#### Goal of the exercise:
Rewrite the text of the records with "Новости" switched to "Статьи" everywhere it appears, changing nothing else. Leave the pictures out of your answer.

#### The data:
--------------------

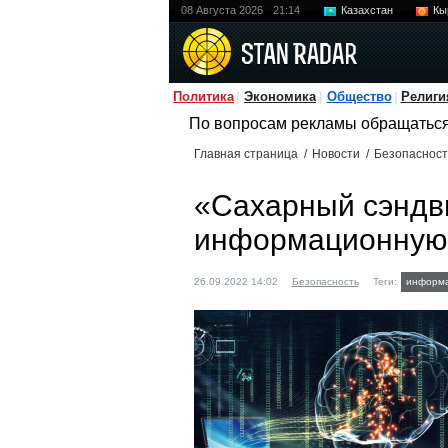
08 Августа 2026
21:14
Казахстан
Кы
Политика
Экономика
Общество
Религи
По вопросам рекламы обращатьс
Главная страница
/
Новости
/
Безопасност
«Сахарный сэндви
информационную
26.09.2022 14:02
Безопасность
Теги:
информа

--------------------

#### Response:
08 Августа 2026
21:14
Казахстан
Кы
Политика
Экономика
Общество
Религи
По вопросам рекламы обращатьс
Главная страница
/
Статьи
/
Безопасност
«Сахарный сэндви
информационную
26.09.2022 14:02
Безопасность
Теги:
информа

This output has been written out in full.